Wednesday, June 17, 2009

A Dive into Japanese LVCSR Engine

In previous post, I mentioned on switching to Julius from Sphinx. I had no idea what I had in store. Googling for 'Speech Recognizer' gives you 8 on 10 results for CMU Sphinx. I found Julius from wiki link. I only wanted an Open Source Speech Recognizer. Seems like Julius was the only best possible option for me to dig out if I can make use of it.

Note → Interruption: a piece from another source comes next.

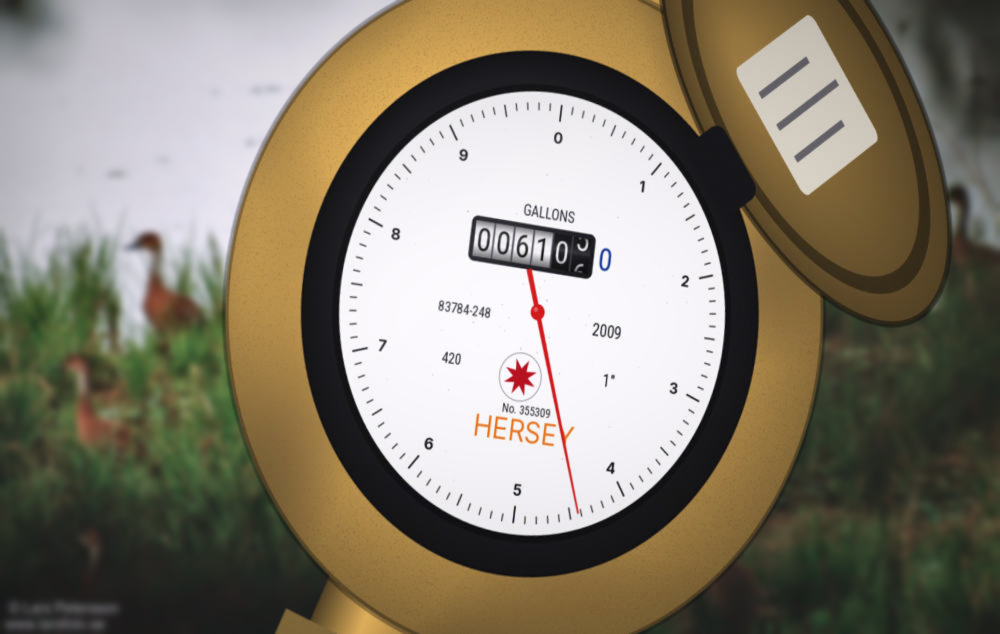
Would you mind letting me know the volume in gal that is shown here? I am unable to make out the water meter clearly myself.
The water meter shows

I must say using Julius was not easy but end results achieved from Julius were great.
Let me highlight some initial problems you will face when you go for Julius.
  • Julius is an Open Source Japanese Speech Recognition. Julius was developed as Japanese LVCSR since 1997. They have home page both in English and Japanese.
  • The site have a user documentation which is actually first written in Japanese. An English version is still under development. But do not worry, Google Translator comes to our rescue. Here is the translated English version of Julius Book.
  • Now being Japanese Recognizer it had only acoustic model for Japanese Language. But good people are present all over web. The VoxForge-project is working on the creation of an open-source acoustic model for the English language.
  • If you go at the Julius home site, you might get lost after downloading the source code or binaries and reading bits-n-pieces of info. I suggest you to start by downloading Julius Quick Start from Voxforge. Its on 3.5.2 version of Julius but porting to latest version is as easy as copying acoustic model and grammar files.
  • Julius Forum is also a painful experience for me. They have English and Japanese Forum Topics. So again use Google Translator. I don't think whatever is asked by Japanese guys are reflected in English Forum.

The above mentioned points will definitely get you started with Julius especially the Quick start from voxforge. Check out voxforge forums too. Useful information but meagre for a novice.